Back to your video, you are completely right. What EA did was release a game with a "showstopper" bug. This absolutely a complete "no-no" for EA nor any other company to have in their game. For this to happen, you are potentially correct that it was the EA publishing team pushing DICE to provide a working code of the game (working code doesn't mean non-broken code) in order to release it within their desired release window. The problem is, if DICE ramp up the coders and testers nearer to the game release, which is exactly what they would or should have to do in order to release the game out on time, they would incur an incredible overhead in the P&L that goes way above their assigned budget. Knowing EA like I do, I’m sure they would hold one of the DICE team member's head for ransom for that... production oversight. In fact, I wouldn't be surprised that someone's head is already threaten to be placed on a silver platter if the game doesn't generate enough desired revenues within a specific window. So yes, as you've pointed, this is not DICE fault in its entirety, this is possibly EA publishing's fault for not being supportive enough to DICE.

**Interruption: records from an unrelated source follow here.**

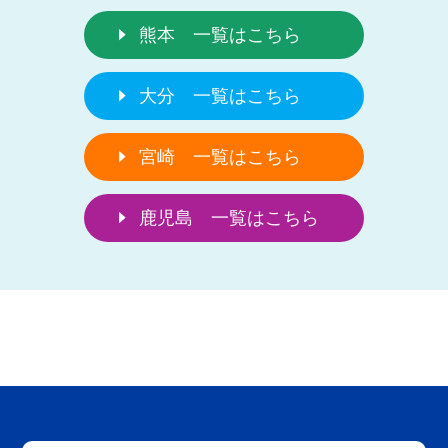
熊本 一覧はこちら
大分 一覧はこちら
宮崎 一覧はこちら
鹿児島 一覧はこちら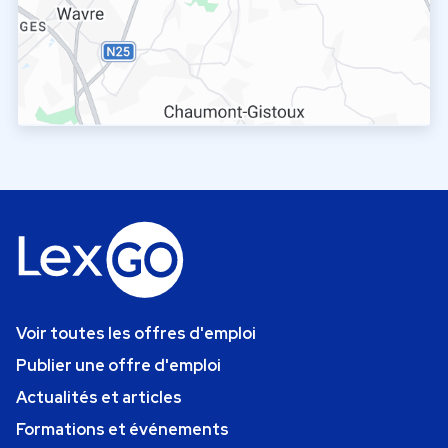
Voir toutes les offres d'emploi
Publier une offre d'emploi
Actualités et articles
Formations et événements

However, there is another side to this coin: if the game was delayed by 1 1/2 months in order to fix the bug (I'm very sure that's the time DICE require to iron the game properly) would everyone be happy? I don't think so... That would mean no BF4 for next-gen release, the competitor window against COD:Ghost would have been missed, and you would potentially almost miss the holiday shopping window too as the game would most likely be released near the end of December or January 2014 earliest. That wouldn't have been good for anyone, not to us gamers who are excited to play the game during the Christmas holiday season, not the retailers who are supporting the game, and especially EA as this period is definitely the right time to release game, and promote the Premium Pack and DLC before Christmas hits. i.e. high sales. I guess this is why they took the "origin is mandatory so let's release an update patch when we have isolated and fixed the problem" route.

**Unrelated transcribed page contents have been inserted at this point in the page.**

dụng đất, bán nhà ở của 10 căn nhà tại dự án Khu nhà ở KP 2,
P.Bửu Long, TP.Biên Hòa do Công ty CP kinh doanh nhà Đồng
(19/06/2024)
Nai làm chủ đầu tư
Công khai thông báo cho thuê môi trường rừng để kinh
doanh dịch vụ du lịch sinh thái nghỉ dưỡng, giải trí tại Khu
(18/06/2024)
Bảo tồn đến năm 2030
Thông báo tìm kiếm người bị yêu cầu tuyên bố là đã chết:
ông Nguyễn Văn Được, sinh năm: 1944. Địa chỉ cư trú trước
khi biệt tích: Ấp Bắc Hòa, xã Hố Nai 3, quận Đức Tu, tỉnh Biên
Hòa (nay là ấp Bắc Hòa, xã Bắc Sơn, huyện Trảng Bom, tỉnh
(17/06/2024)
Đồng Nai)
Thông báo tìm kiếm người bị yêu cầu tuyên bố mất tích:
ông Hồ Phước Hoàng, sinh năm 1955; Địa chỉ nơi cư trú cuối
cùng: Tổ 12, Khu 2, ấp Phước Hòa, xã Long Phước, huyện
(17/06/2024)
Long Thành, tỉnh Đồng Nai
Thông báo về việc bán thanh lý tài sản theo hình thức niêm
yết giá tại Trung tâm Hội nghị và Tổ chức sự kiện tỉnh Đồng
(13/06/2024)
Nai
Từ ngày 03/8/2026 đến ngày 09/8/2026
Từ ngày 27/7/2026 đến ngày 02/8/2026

None the less, a showstopper bug is a showstopper bug and a bug that big is still inexcusable (crashing several times is crazy). Therefore, I believe what EA should have done is what you suggested in your video. They should have ramp up the testers and coders like no tomorrow to iron the game as much as possible before release to comb out all potential showstopper bugs. The overhead cost would have been high but the margins would still be small in comparison to the one year sales-projections that EA expect to generate from the game. Whether EA and DICE done this we don’t know, but as the end-users of the game all we can do is speculate, demands, boycott if necessary and nothing more. Sounds like small actions, yes. However they are still powerful ones in the eyes of the company if the majority of the users are doing this.